§ **WHAT IS EXPECTED**
An exact copy of the entries below is the expected answer.

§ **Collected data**

--- START ---

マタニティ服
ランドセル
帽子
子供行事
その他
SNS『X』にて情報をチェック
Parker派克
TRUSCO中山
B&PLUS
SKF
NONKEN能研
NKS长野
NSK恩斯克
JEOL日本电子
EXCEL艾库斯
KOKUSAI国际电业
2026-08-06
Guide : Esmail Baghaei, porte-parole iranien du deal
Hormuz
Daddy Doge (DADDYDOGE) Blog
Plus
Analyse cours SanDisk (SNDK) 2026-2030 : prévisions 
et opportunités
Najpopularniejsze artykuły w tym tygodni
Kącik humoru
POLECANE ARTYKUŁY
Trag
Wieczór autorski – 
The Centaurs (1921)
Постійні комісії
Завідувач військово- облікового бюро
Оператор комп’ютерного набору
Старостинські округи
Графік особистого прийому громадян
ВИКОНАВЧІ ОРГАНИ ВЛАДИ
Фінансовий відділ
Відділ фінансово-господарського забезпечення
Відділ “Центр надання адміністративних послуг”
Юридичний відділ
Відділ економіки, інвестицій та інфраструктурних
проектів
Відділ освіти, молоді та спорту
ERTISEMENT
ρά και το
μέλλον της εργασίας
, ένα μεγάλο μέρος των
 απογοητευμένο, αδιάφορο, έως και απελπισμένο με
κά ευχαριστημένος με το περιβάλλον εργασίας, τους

--- END ---

§ **ANSWER SECTION**
マタニティ服
ランドセル
帽子
子供行事
その他
SNS『X』にて情報をチェック
Parker派克
TRUSCO中山
B&PLUS
SKF
NONKEN能研
NKS长野
NSK恩斯克
JEOL日本电子
EXCEL艾库斯
KOKUSAI国际电业
2026-08-06
Guide : Esmail Baghaei, porte-parole iranien du deal
Hormuz
Daddy Doge (DADDYDOGE) Blog
Plus
Analyse cours SanDisk (SNDK) 2026-2030 : prévisions 
et opportunités
Najpopularniejsze artykuły w tym tygodni
Kącik humoru
POLECANE ARTYKUŁY
Trag
Wieczór autorski – 
The Centaurs (1921)
Постійні комісії
Завідувач військово- облікового бюро
Оператор комп’ютерного набору
Старостинські округи
Графік особистого прийому громадян
ВИКОНАВЧІ ОРГАНИ ВЛАДИ
Фінансовий відділ
Відділ фінансово-господарського забезпечення
Відділ “Центр надання адміністративних послуг”
Юридичний відділ
Відділ економіки, інвестицій та інфраструктурних
проектів
Відділ освіти, молоді та спорту
ERTISEMENT
ρά και το
μέλλον της εργασίας
, ένα μεγάλο μέρος των
 απογοητευμένο, αδιάφορο, έως και απελπισμένο με
κά ευχαριστημένος με το περιβάλλον εργασίας, τους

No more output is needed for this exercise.